WORK INSTRUCTION A | In the agreement amendment, swap "Fixed Term" for "Term of Service" and write out the passage starting with "The Company reserves" and going on through "effect the Transfer.".
WORK INSTRUCTION B | List every entity to which the agreement amendment allows the Company to transfer the Agreement.

EXERCISE TEXT |
The term of the Managing Director Agreement is prolonged beyond December 31, 2019 by further one (1) year, i.e. the Fixed Term (as defined in the Managing Director Agreement) is extended until December 31, 2020.
		
	1.5
	Clause 17 of the Managing Director Agreement shall be deleted in its entirety and replaced by the following cl. 17:

The Company reserves the right to transfer this Agreement and the service relationship between the Parties, including all rights and obligations, to the following entities at any time during the Fixed Term:  (i) Callaway Germany Holdco GmbH, (ii) JW Stargazer Holding GmbH, (iii) Jack Wolfskin Ausrustung fur Draussen GmbH & Co. KGaA, or (iv) SKYRAGER GmbH (each a "Transfer"). Ms. Harris-Jensbach hereby agrees to the Transfer. If the Transfer occurs, the Company shall be released from any and all liabilities under or in connection with this Agreement and the service relationship between the Parties. Ms. Harris-Jensbach shall make all declarations and render all actions necessary to effect the Transfer.

RECORD EXCERPTS |
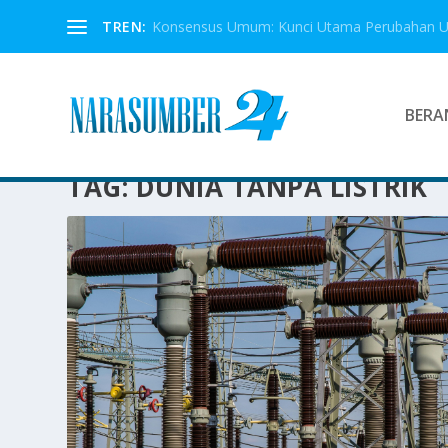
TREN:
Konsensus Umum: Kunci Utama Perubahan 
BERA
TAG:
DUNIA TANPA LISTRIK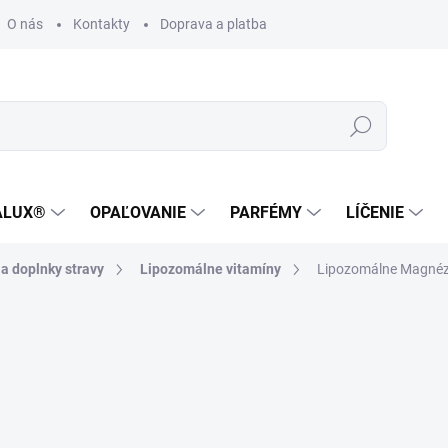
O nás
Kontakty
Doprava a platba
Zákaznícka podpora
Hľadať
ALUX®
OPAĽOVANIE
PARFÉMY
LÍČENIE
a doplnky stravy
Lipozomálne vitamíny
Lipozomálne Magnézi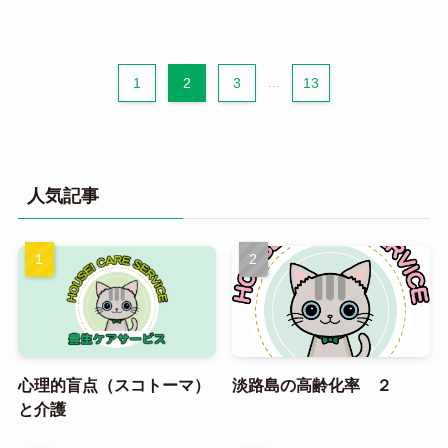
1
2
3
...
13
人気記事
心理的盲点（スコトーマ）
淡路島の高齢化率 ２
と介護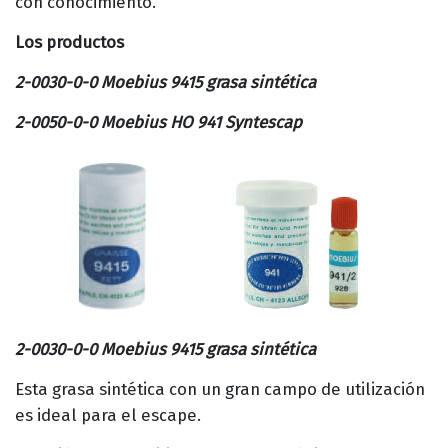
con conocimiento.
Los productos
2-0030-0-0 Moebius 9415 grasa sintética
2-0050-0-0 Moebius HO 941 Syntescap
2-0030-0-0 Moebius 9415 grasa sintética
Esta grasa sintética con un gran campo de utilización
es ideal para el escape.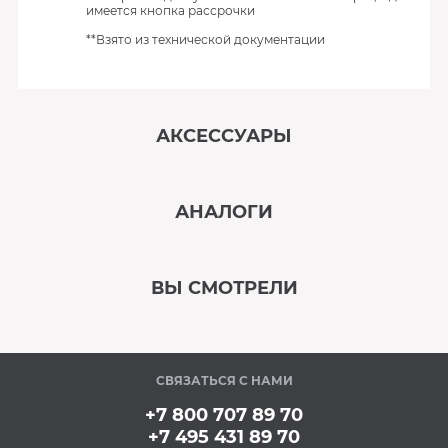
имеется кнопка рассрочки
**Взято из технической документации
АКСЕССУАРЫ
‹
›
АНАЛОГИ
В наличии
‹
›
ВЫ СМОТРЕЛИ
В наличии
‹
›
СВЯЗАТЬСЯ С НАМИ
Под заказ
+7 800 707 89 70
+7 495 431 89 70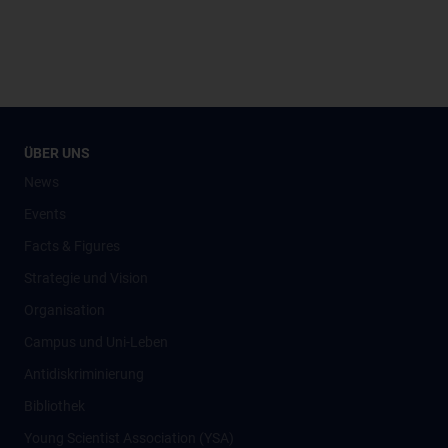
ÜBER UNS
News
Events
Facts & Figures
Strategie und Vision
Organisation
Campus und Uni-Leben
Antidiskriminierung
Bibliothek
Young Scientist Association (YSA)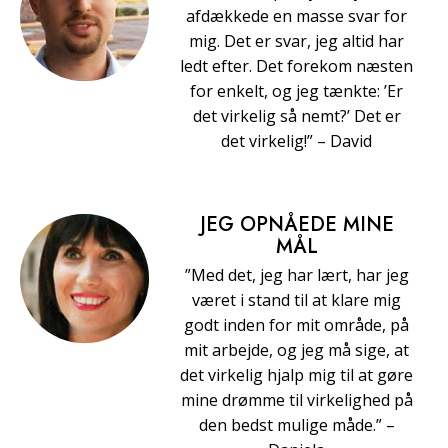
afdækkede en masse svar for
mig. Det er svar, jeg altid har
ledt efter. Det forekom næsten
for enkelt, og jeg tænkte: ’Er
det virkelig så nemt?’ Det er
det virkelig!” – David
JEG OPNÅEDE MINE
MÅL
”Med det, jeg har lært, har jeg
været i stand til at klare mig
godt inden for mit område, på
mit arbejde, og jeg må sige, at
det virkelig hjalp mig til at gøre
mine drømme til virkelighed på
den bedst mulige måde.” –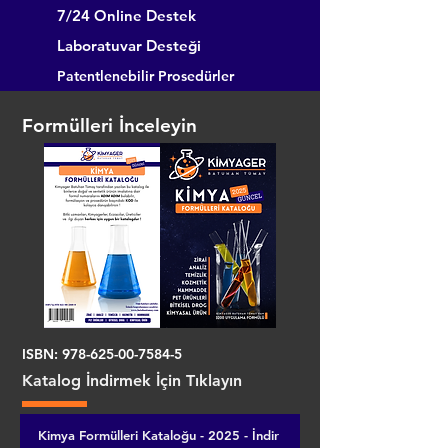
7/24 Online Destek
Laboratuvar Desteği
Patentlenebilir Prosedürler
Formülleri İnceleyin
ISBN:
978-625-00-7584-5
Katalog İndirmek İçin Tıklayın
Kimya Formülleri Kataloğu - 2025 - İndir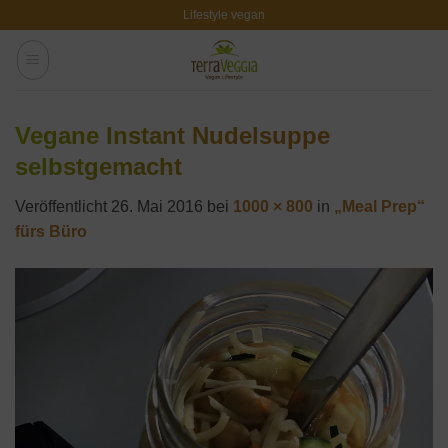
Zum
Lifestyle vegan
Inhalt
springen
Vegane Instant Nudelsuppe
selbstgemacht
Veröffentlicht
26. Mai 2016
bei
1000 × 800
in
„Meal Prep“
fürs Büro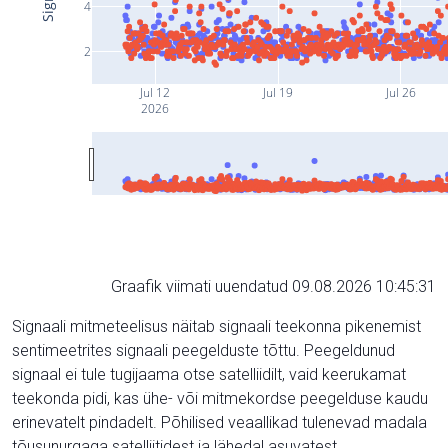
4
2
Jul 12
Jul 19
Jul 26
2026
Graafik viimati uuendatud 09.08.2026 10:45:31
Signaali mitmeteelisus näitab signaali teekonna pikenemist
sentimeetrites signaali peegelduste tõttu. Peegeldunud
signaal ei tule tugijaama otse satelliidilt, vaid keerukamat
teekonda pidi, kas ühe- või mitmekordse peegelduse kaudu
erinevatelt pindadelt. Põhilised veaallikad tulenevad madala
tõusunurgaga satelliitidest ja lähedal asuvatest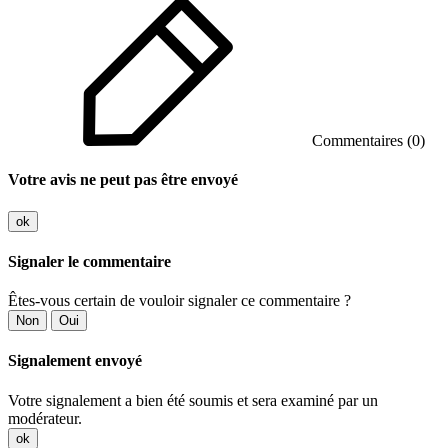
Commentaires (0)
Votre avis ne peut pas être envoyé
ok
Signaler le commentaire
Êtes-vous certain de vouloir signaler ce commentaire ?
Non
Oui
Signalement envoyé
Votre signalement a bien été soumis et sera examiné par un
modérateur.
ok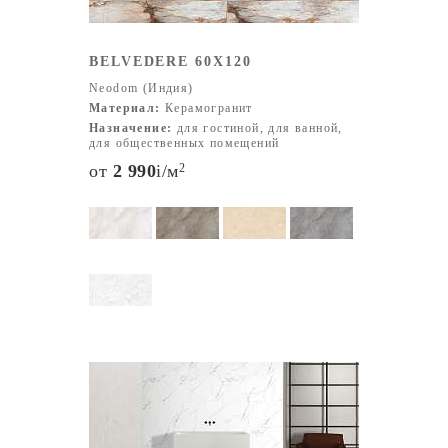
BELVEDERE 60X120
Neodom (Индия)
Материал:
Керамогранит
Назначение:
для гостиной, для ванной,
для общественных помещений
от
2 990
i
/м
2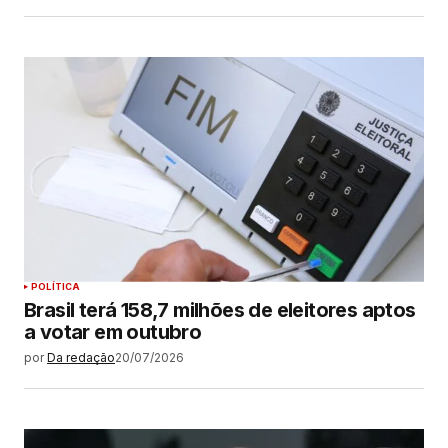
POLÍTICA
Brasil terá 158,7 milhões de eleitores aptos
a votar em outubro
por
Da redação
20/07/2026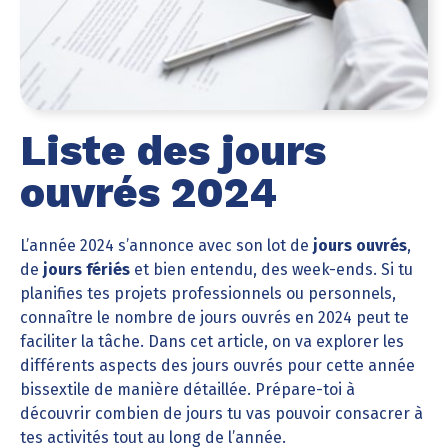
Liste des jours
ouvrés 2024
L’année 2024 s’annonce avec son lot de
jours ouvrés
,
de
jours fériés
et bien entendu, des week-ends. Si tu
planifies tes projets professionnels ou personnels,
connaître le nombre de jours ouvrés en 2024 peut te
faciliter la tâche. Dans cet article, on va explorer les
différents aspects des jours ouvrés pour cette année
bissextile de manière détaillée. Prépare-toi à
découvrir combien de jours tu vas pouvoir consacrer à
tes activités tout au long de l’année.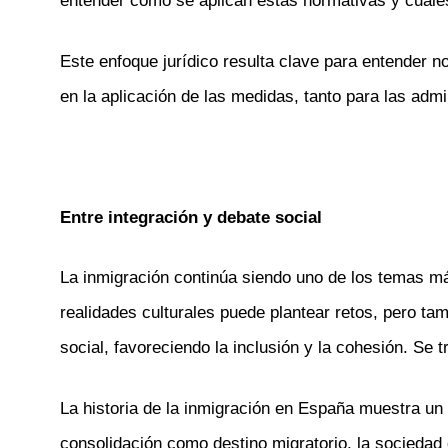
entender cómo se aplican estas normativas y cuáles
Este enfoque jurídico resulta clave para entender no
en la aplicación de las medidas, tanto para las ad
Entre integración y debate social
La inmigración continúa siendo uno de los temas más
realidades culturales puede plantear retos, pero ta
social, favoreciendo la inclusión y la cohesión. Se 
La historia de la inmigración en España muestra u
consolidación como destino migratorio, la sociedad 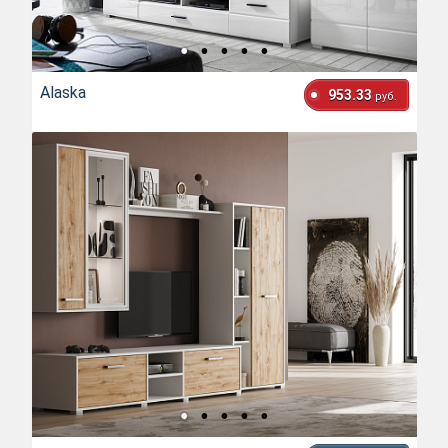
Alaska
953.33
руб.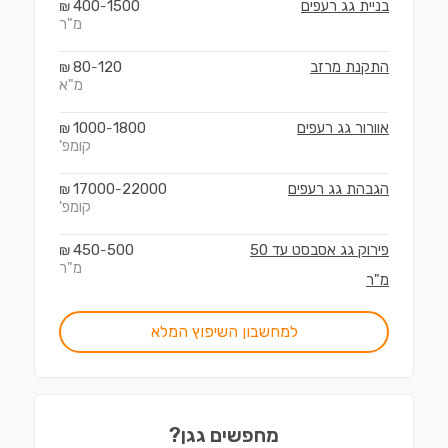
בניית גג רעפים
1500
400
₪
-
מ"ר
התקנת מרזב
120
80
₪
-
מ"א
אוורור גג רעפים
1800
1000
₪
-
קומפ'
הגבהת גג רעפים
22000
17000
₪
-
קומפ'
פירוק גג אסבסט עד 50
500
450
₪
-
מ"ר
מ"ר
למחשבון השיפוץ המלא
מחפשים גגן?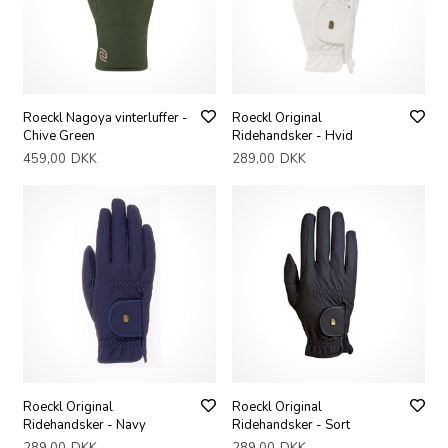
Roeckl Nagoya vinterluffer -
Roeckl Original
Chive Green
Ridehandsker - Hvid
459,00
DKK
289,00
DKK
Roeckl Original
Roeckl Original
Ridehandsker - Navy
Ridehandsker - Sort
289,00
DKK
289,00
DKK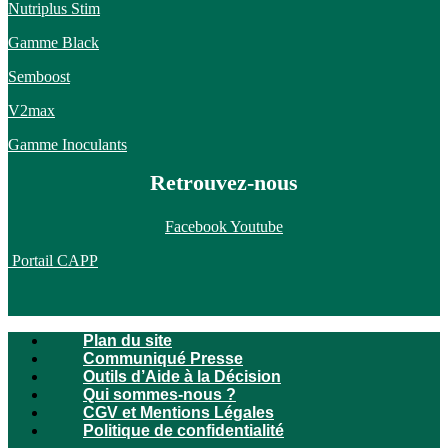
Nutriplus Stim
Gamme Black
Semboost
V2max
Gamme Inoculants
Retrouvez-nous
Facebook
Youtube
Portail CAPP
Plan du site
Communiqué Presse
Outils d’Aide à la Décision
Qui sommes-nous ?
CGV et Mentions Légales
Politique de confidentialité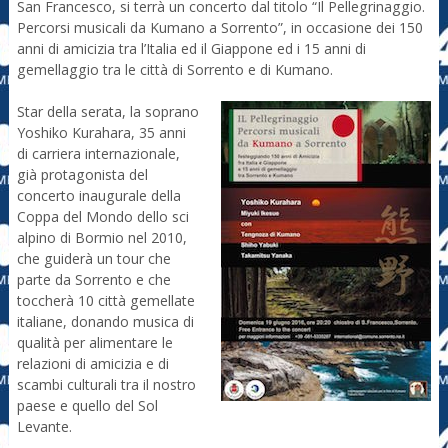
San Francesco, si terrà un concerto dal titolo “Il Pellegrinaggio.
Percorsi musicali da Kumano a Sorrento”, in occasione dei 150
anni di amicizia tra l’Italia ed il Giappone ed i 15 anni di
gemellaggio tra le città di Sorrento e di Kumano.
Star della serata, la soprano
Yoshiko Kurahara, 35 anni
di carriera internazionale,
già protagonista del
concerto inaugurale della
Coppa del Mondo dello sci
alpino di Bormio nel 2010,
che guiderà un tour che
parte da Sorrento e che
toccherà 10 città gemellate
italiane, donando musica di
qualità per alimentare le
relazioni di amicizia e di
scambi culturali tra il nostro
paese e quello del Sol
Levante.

FINAL ANSWER A |
The Company reserves the right to transfer this Agreement and the service relationship between the Parties, including all rights and obligations, to the following entities at any time during the Term of Service:  (i) Callaway Germany Holdco GmbH, (ii) JW Stargazer Holding GmbH, (iii) Jack Wolfskin Ausrustung fur Draussen GmbH & Co. KGaA, or (iv) SKYRAGER GmbH (each a "Transfer"). Ms. Harris-Jensbach hereby agrees to the Transfer. If the Transfer occurs, the Company shall be released from any and all liabilities under or in connection with this Agreement and the service relationship between the Parties. Ms. Harris-Jensbach shall make all declarations and render all actions necessary to effect the Transfer.

FINAL ANSWER B |
- Callaway Germany Holdco GmbH
- JW Stargazer Holding GmbH
- Jack Wolfskin Ausrustung fur Draussen GmbH & Co. KGaA
- SKYRAGER GmbH